Non-blocking I/O with regular files

Every now and them, I hear some programmer complain that a given piece of code uses blocking I/O. The claim is typically that blocking I/O damages the responsiveness of applications, especially if it has a user interface. Hence, solely non-blocking I/O should be used, along with polling (poll() or select()) or an event handling framework (glib, Qt, etc).

I can sympathize with the goal of improving applications responsiveness. But that is not an excuse for mixing up blocking with sleeping. Blocking is just one of several ways to sleep. In particular, non-blocking operations can sleep. Indeed turning non-blocking mode on for a file descriptor will not prevent sleeping in all possible cases, but only one (or two) of them - depending how you count.

Blocking mode refers to one specific and well-defined sort of sleep: waiting until a file descriptor can be written to or read from. What that precisely means depends on the type of the underlying file.

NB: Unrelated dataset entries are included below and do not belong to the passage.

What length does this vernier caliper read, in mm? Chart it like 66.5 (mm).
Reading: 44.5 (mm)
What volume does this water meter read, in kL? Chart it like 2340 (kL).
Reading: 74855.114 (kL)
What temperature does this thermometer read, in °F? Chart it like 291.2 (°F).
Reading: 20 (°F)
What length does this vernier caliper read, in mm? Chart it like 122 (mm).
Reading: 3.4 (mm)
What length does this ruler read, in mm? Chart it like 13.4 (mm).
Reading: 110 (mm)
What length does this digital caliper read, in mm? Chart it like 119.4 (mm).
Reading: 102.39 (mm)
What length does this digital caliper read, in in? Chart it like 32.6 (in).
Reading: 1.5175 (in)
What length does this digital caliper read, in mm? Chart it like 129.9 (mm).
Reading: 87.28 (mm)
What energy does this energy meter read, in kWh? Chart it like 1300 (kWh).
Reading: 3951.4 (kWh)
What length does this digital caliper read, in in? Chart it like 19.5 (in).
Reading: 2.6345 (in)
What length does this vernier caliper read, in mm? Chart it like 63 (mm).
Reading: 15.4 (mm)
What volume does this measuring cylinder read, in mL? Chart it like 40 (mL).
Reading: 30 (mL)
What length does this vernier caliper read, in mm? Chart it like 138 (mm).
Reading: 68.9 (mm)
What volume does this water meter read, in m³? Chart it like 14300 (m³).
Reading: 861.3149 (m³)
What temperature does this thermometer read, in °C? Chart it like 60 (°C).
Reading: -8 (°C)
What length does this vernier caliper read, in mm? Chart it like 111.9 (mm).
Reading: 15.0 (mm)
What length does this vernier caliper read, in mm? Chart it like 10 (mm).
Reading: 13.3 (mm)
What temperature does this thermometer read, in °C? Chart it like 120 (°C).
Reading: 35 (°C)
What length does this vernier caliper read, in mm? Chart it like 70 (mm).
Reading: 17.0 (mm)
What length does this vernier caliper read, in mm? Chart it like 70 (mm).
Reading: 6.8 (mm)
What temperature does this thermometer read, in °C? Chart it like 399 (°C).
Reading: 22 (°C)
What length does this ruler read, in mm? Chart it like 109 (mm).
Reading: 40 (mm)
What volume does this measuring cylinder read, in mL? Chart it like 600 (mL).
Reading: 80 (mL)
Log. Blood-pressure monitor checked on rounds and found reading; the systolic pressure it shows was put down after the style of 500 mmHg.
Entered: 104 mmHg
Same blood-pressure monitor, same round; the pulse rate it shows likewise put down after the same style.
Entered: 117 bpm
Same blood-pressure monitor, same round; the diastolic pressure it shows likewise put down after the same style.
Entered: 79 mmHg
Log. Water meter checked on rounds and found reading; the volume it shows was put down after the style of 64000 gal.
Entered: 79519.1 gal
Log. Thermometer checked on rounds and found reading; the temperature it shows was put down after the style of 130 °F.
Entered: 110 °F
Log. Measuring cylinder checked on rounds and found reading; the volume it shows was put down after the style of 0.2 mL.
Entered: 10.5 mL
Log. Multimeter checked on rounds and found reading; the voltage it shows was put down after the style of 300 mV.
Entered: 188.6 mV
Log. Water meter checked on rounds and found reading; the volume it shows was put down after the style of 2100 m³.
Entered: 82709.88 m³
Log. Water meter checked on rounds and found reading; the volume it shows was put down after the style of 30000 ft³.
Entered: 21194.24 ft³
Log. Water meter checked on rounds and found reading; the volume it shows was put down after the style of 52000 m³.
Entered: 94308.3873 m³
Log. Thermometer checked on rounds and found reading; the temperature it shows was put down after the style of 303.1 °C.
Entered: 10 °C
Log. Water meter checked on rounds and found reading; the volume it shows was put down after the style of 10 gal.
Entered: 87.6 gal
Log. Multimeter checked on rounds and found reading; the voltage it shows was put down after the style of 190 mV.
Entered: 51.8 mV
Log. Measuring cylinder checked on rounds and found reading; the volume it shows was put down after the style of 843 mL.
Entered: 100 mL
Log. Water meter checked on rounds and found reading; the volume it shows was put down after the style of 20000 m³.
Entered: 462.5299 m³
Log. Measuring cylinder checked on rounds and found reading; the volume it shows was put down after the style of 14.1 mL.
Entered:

Reading from a regular file might take a long time. For instance, if it is located on a busy disk, the I/O scheduler might take so much time that the user will notice that the application is frozen.

Nevertheless, non-blocking mode will not fix it. It will simply not work. Checking a file for readability or writeability always succeeds immediately. If the system needs time to perform the I/O operation, it will put the task in non-interruptible sleep from the read or write system call. In other words, if you can assume that a file descriptor refers to a regular file, do not waste your time (or worse, other people's time) in implementing non-blocking I/O.

The only safe way to read data from or write data to a regular file while not blocking a task... consists of not performing the operation - not in that particular task anyway. Concretely, you need to create a separate thread (or process), or use asynchronous I/O (functions whose name starts with aio_). Whether you like it or not, and even if you think multiple threads suck, there are no other options.

An alternative, of course, involves reading small chunks of data at once, and handling other events in-between. Then again, even reading a single byte can take a long time, if said byte was not read ahead by the operating system.